任务要求 |
**1)** 根据下方的文本分类笔记，说明作者为什么在本地只导入了部分数据。
**2)** 请接着下方文本分类笔记的最后一行，续写后面的部分。

# task3 基于机器学习的文本分类

由于数据量过于庞大，故在本地只导入部分数据（10000条训练数据）作为尝试，采用3折交叉验证作为评估。<br /> 结论：
- 1）词频法效果较差
- 2） TFIDF相比词频法有较高的进步
- 3）尝试增加文本长度作为特征，对模型效果有些微的提升，但是不是很显著
- 4）基于树模型的方法（Random forest and GBDT）使用默认参数似乎在这个场景效果不如岭回归，还没有尝试更多模型，有待验证
- 5）TFIDF增加词的数量可以改善模型效果

In [67]:
import pandas as pd
from sklearn.feature_extraction.text import CountVectorizer
from sklearn.feature_extraction.text import TfidfVectorizer
from sklearn.linear_model import RidgeClassifier
from sklearn.metrics import f1_score
from sklearn.model_selection import cross_val_score
import math
import numpy as np
from sklearn.linear_model import LogisticRegression
from sklearn.ensemble import RandomForestClassifier
from sklearn.ensemble import GradientBoostingClassifier
from xgboost import XGBClassifier

## 1.词频法

In [56]:
train_df = pd.read_csv('train_set.csv', sep='\t', nrows=10000)

In [57]:
vectorizer = CountVectorizer(max_features=3000)
train_test = vectorizer.fit_transform(train_df['text'])
clf = RidgeClassifier()
X = train_test
y = train_df['label']
print (cross_val_score(clf, X, y, cv=3, scoring='f1_macro').mean())

0.7018818268874215


## 2.TFIDF

In [62]:
tfidf = TfidfVectorizer(ngram_range=(1,3), max_features=3000)
clf = RidgeClassifier()
train_test = tfidf.fit_transform(train_df['text'])
X = train_test
y = train_df['label']
print(cross_val_score(clf, X, y, cv=3, scoring='f1_macro').mean() )

原始记录 |
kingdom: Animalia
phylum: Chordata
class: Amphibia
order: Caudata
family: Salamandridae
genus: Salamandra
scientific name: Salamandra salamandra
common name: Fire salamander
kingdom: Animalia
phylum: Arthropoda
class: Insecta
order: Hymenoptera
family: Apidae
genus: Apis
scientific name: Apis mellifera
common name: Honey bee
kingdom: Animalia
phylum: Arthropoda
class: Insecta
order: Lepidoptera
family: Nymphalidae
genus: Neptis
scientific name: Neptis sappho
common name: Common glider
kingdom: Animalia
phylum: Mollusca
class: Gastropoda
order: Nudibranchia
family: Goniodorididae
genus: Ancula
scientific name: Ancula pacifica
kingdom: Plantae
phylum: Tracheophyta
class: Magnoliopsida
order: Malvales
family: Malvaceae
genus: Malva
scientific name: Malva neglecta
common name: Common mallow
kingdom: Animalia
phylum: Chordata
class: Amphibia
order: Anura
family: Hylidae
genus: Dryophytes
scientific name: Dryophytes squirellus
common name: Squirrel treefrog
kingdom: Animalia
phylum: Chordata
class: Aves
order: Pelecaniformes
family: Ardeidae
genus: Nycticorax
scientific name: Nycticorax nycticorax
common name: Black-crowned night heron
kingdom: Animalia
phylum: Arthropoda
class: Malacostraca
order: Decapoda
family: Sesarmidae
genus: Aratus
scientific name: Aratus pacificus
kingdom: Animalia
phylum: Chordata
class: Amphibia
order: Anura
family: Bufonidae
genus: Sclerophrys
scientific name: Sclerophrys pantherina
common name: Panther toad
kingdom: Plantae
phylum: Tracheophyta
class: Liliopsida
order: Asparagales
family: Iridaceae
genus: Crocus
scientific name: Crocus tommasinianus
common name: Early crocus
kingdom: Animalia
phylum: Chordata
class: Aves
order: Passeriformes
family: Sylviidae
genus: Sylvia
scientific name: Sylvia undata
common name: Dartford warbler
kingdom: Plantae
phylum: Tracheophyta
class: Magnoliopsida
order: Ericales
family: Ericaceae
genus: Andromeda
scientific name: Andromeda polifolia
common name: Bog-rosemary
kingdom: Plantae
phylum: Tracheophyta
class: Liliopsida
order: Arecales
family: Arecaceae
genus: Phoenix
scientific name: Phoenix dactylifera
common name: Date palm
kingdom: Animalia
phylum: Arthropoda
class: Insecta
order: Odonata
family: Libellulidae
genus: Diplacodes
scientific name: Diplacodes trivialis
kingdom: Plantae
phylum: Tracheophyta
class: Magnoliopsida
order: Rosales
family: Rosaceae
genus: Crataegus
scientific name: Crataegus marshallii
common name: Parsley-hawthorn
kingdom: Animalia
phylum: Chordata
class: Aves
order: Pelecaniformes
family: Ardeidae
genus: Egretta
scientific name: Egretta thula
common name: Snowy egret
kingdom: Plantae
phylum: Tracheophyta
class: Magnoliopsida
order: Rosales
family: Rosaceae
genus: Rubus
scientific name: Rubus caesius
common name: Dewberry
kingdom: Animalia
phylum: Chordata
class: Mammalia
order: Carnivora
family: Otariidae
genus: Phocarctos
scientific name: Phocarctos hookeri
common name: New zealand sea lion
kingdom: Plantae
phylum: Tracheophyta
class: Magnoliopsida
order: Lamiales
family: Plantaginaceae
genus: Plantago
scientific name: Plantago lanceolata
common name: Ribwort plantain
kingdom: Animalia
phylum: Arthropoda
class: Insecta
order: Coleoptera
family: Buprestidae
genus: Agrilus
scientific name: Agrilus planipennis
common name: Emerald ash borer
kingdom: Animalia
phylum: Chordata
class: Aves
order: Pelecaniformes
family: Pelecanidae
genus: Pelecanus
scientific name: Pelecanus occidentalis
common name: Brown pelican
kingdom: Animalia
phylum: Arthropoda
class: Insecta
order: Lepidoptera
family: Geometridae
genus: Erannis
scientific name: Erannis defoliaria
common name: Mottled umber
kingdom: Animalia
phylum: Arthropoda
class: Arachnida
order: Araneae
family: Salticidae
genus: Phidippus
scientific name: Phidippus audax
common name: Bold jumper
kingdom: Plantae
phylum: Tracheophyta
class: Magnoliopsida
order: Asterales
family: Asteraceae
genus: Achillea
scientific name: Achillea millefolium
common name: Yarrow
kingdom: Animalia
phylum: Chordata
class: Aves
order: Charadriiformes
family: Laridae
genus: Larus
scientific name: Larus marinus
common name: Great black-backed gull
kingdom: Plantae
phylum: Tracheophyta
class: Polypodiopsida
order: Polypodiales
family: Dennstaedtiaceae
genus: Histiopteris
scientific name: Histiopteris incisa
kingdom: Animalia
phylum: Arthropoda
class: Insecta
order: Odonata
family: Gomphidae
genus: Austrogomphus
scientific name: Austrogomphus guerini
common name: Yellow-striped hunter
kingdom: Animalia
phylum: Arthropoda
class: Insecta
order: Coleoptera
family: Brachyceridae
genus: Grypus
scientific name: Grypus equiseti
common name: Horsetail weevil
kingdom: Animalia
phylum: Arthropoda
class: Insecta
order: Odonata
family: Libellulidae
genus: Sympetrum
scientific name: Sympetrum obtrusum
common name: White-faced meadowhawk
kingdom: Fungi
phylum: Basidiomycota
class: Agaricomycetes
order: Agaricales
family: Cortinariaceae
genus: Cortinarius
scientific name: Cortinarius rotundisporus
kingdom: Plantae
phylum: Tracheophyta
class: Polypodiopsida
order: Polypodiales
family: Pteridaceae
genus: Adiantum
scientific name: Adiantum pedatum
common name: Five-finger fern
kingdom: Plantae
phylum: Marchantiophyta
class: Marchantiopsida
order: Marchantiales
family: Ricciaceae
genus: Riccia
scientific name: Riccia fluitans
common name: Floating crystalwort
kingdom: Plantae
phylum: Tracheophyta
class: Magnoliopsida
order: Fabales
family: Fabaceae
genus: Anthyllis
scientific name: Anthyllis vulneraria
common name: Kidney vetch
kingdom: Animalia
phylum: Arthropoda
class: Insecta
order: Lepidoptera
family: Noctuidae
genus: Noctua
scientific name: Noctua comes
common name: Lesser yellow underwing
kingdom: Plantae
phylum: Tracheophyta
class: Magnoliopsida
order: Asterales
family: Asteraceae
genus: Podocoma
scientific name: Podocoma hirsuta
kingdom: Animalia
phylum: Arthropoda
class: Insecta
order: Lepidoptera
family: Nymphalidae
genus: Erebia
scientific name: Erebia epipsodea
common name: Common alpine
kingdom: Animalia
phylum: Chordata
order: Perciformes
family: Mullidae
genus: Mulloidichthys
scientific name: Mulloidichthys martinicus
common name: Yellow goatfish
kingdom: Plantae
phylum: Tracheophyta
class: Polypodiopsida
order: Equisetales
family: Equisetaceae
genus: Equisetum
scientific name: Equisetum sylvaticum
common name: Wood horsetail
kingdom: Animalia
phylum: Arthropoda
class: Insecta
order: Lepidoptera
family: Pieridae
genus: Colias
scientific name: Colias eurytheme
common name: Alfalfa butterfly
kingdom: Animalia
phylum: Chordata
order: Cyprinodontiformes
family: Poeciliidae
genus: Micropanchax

逐题答案 |
**1)** 因为数据量过于庞大，作者在本地只导入了10000条训练数据作为尝试。

**2)**
0.8678348836244041


In [63]:
train_df['text_len'] = train_df['text'].apply(lambda x: len(x.split(' ')))
train_df['log_text'] =  train_df['text_len'].apply(lambda x: math.log(x))
X = pd.concat([pd.DataFrame(train_test.toarray()), train_df.log_text] ,axis=1)
y = train_df['label']
print(cross_val_score(clf, X, y, cv=3, scoring='f1_macro').mean() )

0.8687687338227859


In [64]:
clf = RandomForestClassifier()
train_test = tfidf.fit_transform(train_df['text'])
X = train_test
y = train_df['label']
print(cross_val_score(clf, X, y, cv=3, scoring='f1_macro').mean() )

0.7703247992300352


In [68]:
clf =GradientBoostingClassifier()
train_test = tfidf.fit_transform(train_df['text'])
X = train_test
y = train_df['label']
print(cross_val_score(clf, X, y, cv=3, scoring='f1_macro').mean() )

0.7889408927102632


## 3.输出预测结果

In [49]:
test_df = pd.read_csv('test_a.csv', sep='\t',nrows=1000)

In [50]:
test_trans = tfidf.transform(test_df['text'])

In [None]:
val_pred = clf.predict(test_trans)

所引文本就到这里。